The most disappointing aspect of dealing with this legislation in the domestic violence arena is that it is the only thing before us. We have had a number of initiatives exposed by both the select committee in this parliament and their report several months ago and by other reviews that have been undertaken which clearly indicate that there are initiatives that are effective in other jurisdictions and need to be addressed. One of those initiatives is Clare's law, which allows a registration list for people, with new partners particularly, to check if there are people with a prior record. It is operating in England, it has obviously been reviewed and it is able to be assessed.

Yet, even though we had the Premier's announcement late last year that he would ensure that an issues paper would be prepared and that this matter could then be discussed amongst other initiatives and recommendations—such as the videoing of material and the availability of that to be evidence in relation to these cases, and these are all the types of initiatives which are, at first blush at least, good initiatives—what has happened here? We get a bill that deals with only this infinitesimal small amount of law reform, when clearly a select committee populated by members of both parties and, I think, one of the Independents in this house put up a number of ideas, yet we are still waiting for an issues paper, let alone a draft bill or bills, to advance reform in this area.

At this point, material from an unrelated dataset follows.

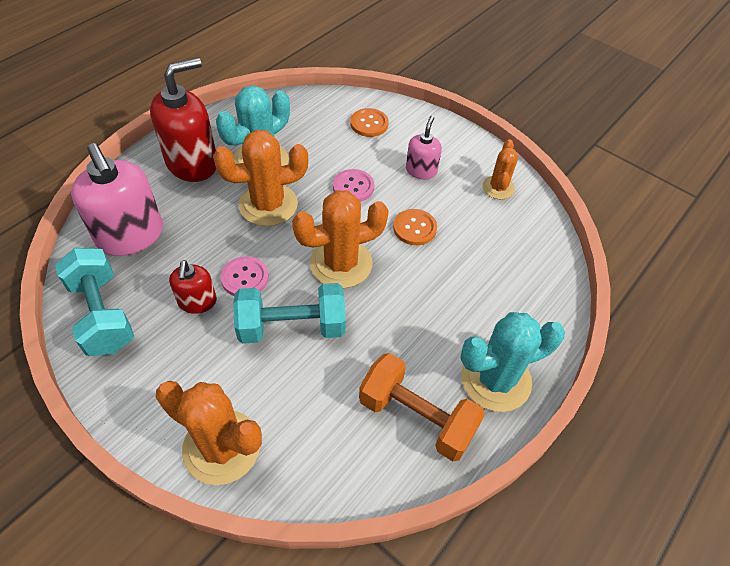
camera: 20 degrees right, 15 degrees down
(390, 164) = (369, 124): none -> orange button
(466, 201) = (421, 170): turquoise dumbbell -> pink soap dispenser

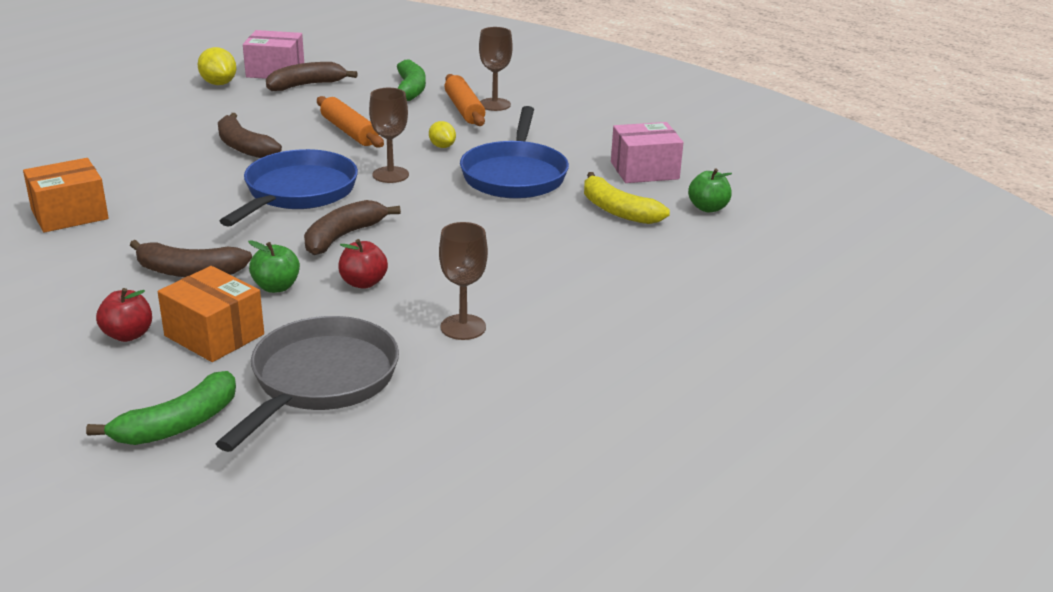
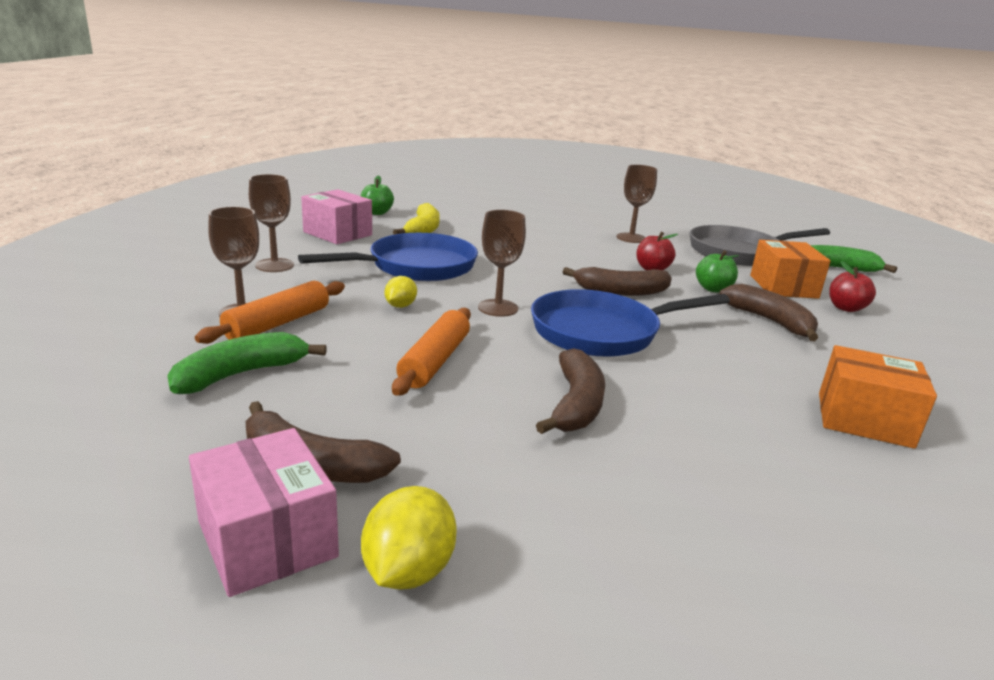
camera: 130 degrees left, 5 degrees down
(578, 130) = (275, 265): none -> brown goblet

Secondly, a number of the recommendations that have come from the select committee could be initiated with a bit of extra money. In two days' time, we are going to have a state budget, but we still do not even have an issues paper. I find that very concerning, when we know that under our domestic violence circumstances at least one woman a week is being murdered by a spouse or former partner. Some would argue on the statistics that it is close to nearly two, so it is three per fortnight on a national scale. That ought to be alarming enough to alert governments to the problem and put a bomb under them to carry out some initiatives in this area.

We have coronial report after coronial report in respect of people who have had intervention orders, supposedly as part of the umbrella of protection for them. We have had a MAPS plan, which is a coordinated approach from different agencies in government to try to make sure that we are ever alert around families that are in a high-risk category. This select committee was very effective in going through and identifying where there were good programs that could be advanced, where there were good initiatives that could be followed and developed, yet we have had no action by the government in this space other than this tiny bill.

We are grateful for this morsel, but it is a crumb in the loaf of obligation that we have and opportunity that we have to help remedy this appalling social ill and blight on particularly the women and children of this state. They will have our support, but get on with that issues paper, get it out and let's get on with the real job of protecting women and children in this state.